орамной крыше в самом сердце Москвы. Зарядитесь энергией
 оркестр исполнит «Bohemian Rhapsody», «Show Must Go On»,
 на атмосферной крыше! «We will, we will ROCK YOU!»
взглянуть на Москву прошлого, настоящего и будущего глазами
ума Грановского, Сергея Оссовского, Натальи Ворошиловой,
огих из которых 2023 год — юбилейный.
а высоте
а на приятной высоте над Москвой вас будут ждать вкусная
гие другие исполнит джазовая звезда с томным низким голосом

*Task description*: Write out the text of every entry above line for line, keeping each word, letter, and punctuation mark unchanged.

*Exercise response*:
орамной крыше в самом сердце Москвы. Зарядитесь энергией
 оркестр исполнит «Bohemian Rhapsody», «Show Must Go On»,
 на атмосферной крыше! «We will, we will ROCK YOU!»
взглянуть на Москву прошлого, настоящего и будущего глазами
ума Грановского, Сергея Оссовского, Натальи Ворошиловой,
огих из которых 2023 год — юбилейный.
а высоте
а на приятной высоте над Москвой вас будут ждать вкусная
гие другие исполнит джазовая звезда с томным низким голосом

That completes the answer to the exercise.